Although it is best classified as a historical drama, “Selma” is a film about a debate we are still having in the United States. Focusing on the activities of Martin Luther King Jr., played brilliantly by David Oyelowo, “Selma” explores the events leading up to the famous Selma to Montgomery voting rights march. The woman who helmed the movie from behind the camera, Ava DuVernay, balanced the themes, characters, and events of “Selma” outstandingly. DuVernay sets the mood for each scene with effective realism and the aid of terrific writing from Paul Webb and excellent editing work. Although King is the most important character in the movie, “Selma” does more than tell the story of King, and it covers civil rights issues beyond equal access to voting.

“Selma” is a film about victims that come in many different shapes and sizes, and suffer abuse beyond denial of the right to vote or sit at a lunch counter. “Selma” breaks away from the flashy story of King to show Annie Lee Cooper, a woman who is blocked from registering to vote, to show four little girls murdered by a bomber while at church, to follow Jimmie Lee Jackson, a young man who is killed while sheltering his mother and grandfather from the police. It shows Viola Liuzzo and James Reeb, two volunteers murdered for aiding in the organization of the Selma to Montgomery march. There are few limitations on the range of American victims portrayed in “Selma.”

“Selma” does not just display passive victimhood, however. “Selma” is also about activists, leaders working to change the institutions and cultures that marginalized and attacked them. King is never alone in the film, although his speeches stand alone in the emotional spotlight. Instead, King spends most of his time away from the podium, in living rooms and meeting halls working with scores of dedicated and resourceful community leaders to develop a successful political strategy to achieve their goals as a group. King is shown using not just his ability to emotionally appeal to a crowd with this skills as a reverend and speaker, but as a man with a PhD. who can reason and view problems logically. Andrew Young, John Lewis, and Coretta Scott King are just a few of the other prominent leaders also explored throughout the movie: people who also had big ideas and on whom King frequently depended. “Selma” follows many people, and like King most of them are there because they would not be victims, but would be citizens in a better community and country. It is the range of characters and the agency in their portrayal that makes “Selma” an effective film.

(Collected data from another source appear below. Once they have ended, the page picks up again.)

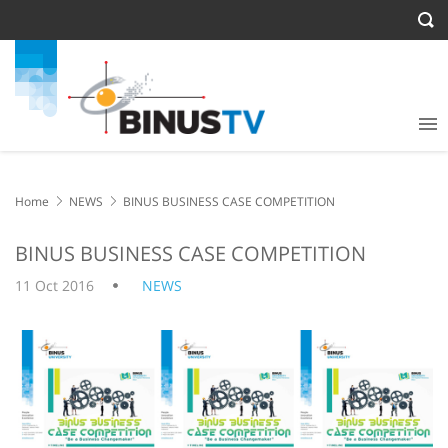
Home
NEWS
BINUS BUSINESS CASE COMPETITION
BINUS BUSINESS CASE COMPETITION
11 Oct 2016
NEWS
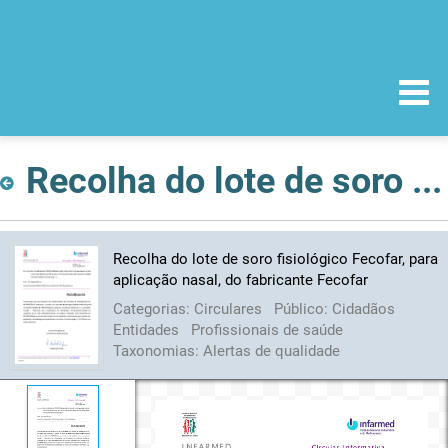
Recolha do lote de soro fisiológico Fecofar, para aplicação nasal, do fabricante Fecofar
Recolha do lote de soro fisiológico Fecofar, para
aplicação nasal, do fabricante Fecofar
Categorias:
Circulares
Público:
Cidadãos
Entidades
Profissionais de saúde
Taxonomias:
Alertas de qualidade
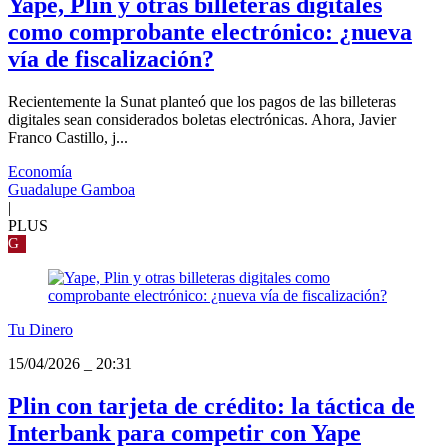
Yape, Plin y otras billeteras digitales
como comprobante electrónico: ¿nueva
vía de fiscalización?
Recientemente la Sunat planteó que los pagos de las billeteras
digitales sean considerados boletas electrónicas. Ahora, Javier
Franco Castillo, j...
Economía
Guadalupe Gamboa
|
PLUS
G
Tu Dinero
15/04/2026
_
20:31
Plin con tarjeta de crédito: la táctica de
Interbank para competir con Yape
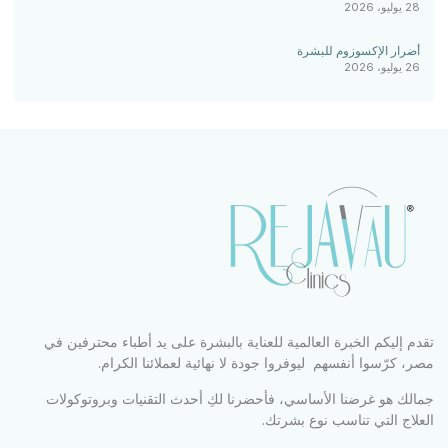
28 يوليو، 2026
أضرار الإكسوزوم للبشرة
26 يوليو، 2026
تقدم إليكم الخبرة العالمية للعناية بالبشرة على يد أطباء محترفين في
مصر، كرّسوا أنفسهم ليوفروا جودة لا نهائية لعملائنا الكرام.
جمالك هو غرضنا الأساسي، فأحضرنا لكِ أحدث التقنيات وبروتوكولات
العلاج التي تناسب نوع بشرتك.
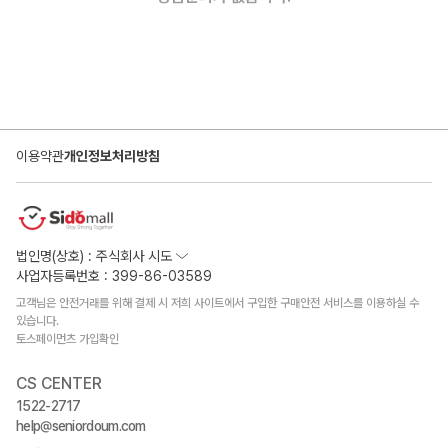
이용약관
개인정보처리방침
법인명(상호) : 주식회사 시도
사업자등록번호 : 399-86-03589
고객님은 안전거래를 위해 결제 시 저희 사이트에서 구입한 구매안전 서비스를 이용하실 수
있습니다.
토스페이먼츠 가입확인
CS CENTER
1522-2717
help@seniordoum.com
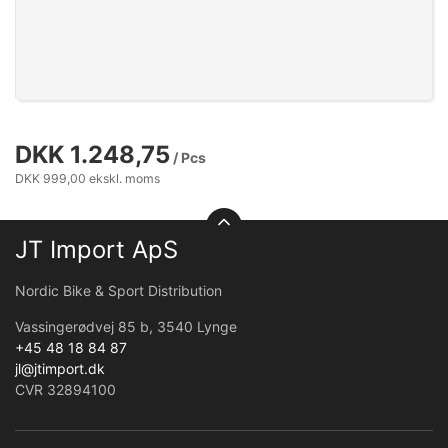
DKK 1.248,75
/ Pcs
DKK 999,00 ekskl. moms
JT Import ApS
Nordic Bike & Sport Distribution
Vassingerødvej 85 b, 3540 Lynge
+45 48 18 84 87
jl@jtimport.dk
CVR 32894100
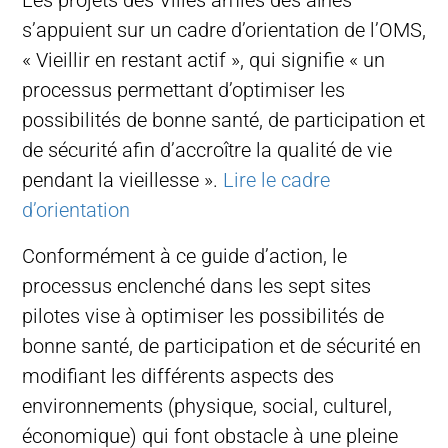
s’appuient sur un cadre d’orientation de l’OMS,
« Vieillir en restant actif », qui signifie « un
processus permettant d’optimiser les
possibilités de bonne santé, de participation et
de sécurité afin d’accroître la qualité de vie
pendant la vieillesse ».
Lire le cadre
d’orientation
Conformément à ce guide d’action, le
processus enclenché dans les sept sites
pilotes vise à optimiser les possibilités de
bonne santé, de participation et de sécurité en
modifiant les différents aspects des
environnements (physique, social, culturel,
économique) qui font obstacle à une pleine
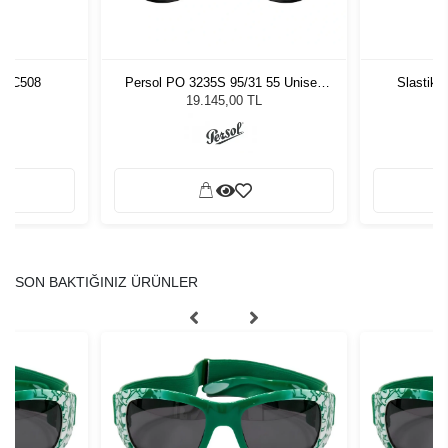
5 C508
Persol PO 3235S 95/31 55 Unisex
Slastik 
Güneş Gözlüğü
19.145,00 TL
SON BAKTIĞINIZ ÜRÜNLER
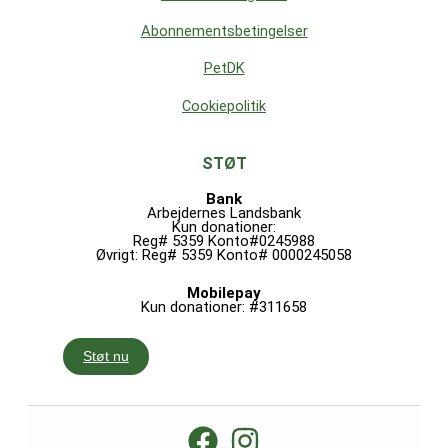
Abonnementsbetingelser
PetDK
Cookiepolitik
STØT
Bank
Arbejdernes Landsbank
Kun donationer:
Reg# 5359 Konto#0245988
Øvrigt: Reg# 5359 Konto# 0000245058
Mobilepay
Kun donationer: #311658
Støt nu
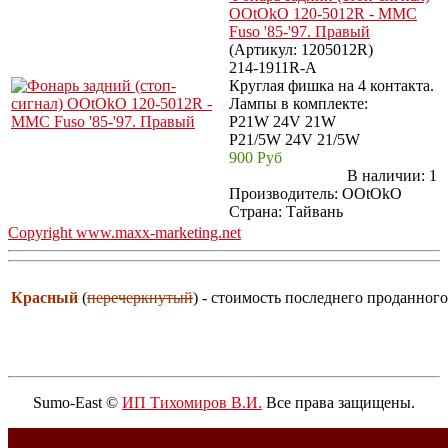
OOtOkO 120-5012R - MMC
Fuso '85-'97. Правый
(Артикул:
1205012R
)
214-1911R-A
Круглая фишка на 4 контакта.
Лампы в комплекте:
P21W 24V 21W
P21/5W 24V 21/5W
900 Руб
В наличии:
1
Производитель:
OOtOkO
Страна: Тайвань
Copyright www.maxx-marketing.net
Красный
(
перечеркнутый
) - стоимость последнего проданного
Sumo-East ©
ИП Тихомиров В.И.
Все права защищены.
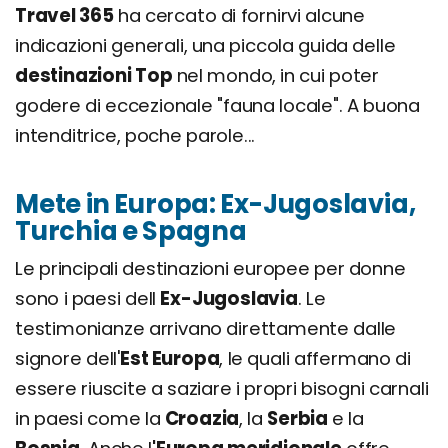
Travel 365
ha cercato di fornirvi alcune
indicazioni generali, una piccola guida delle
destinazioni Top
nel mondo, in cui poter
godere di eccezionale "fauna locale". A buona
intenditrice, poche parole...
Mete in Europa: Ex-Jugoslavia,
Turchia e Spagna
Le principali destinazioni europee per donne
sono i paesi dell
Ex-Jugoslavia
. Le
testimonianze arrivano direttamente dalle
signore dell'
Est Europa
, le quali affermano di
essere riuscite a saziare i propri bisogni carnali
in paesi come la
Croazia
, la
Serbia
e la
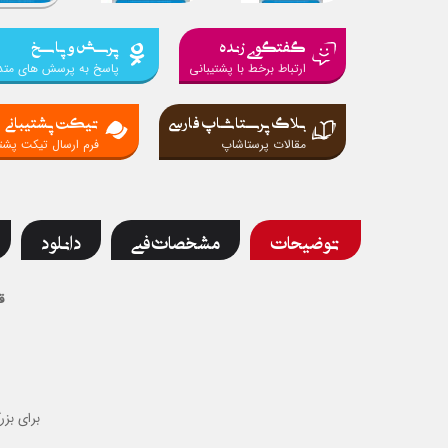
گفتگوی زنده
پرسش و پاسخ
ارتباط برخط با پشتیبانی
پاسخ به پرسش های متد
بلاگ پرستاشاپ فارسی
تیکت پشتیبانی
مقالات پرستاشاپ
فرم ارسال تیکت پشتی
توضیحات
مشخصات فنی
دانلود
ق
برای بزر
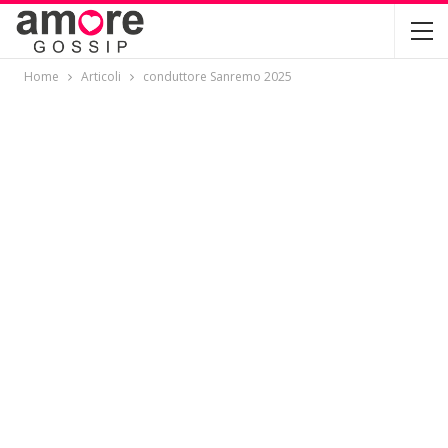
Home
Articoli
conduttore Sanremo 2025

The final component of “Selma” is the relationship between Lyndon Johnson and both King and George Wallace, the then governor of Alabama. Although Johnson was ideologically supportive of King and his goals, the film also shows Johnson as a president, someone who behaved differently from activists. Johnson is shown as a man with multiple agendas, a man with a complicated legacy to establish and a difficult path towards creating it. He did not often want to prioritize race as a political issue, and he and King each worked hard to pressure the other to see each other’s perspective on political matters. “Selma” excellently provided insight into the effort it took for King to force Johnson to accept each new step towards racial equality. Steps that Johnson wanted to move on much slower but that King knew needed to come sooner rather than later.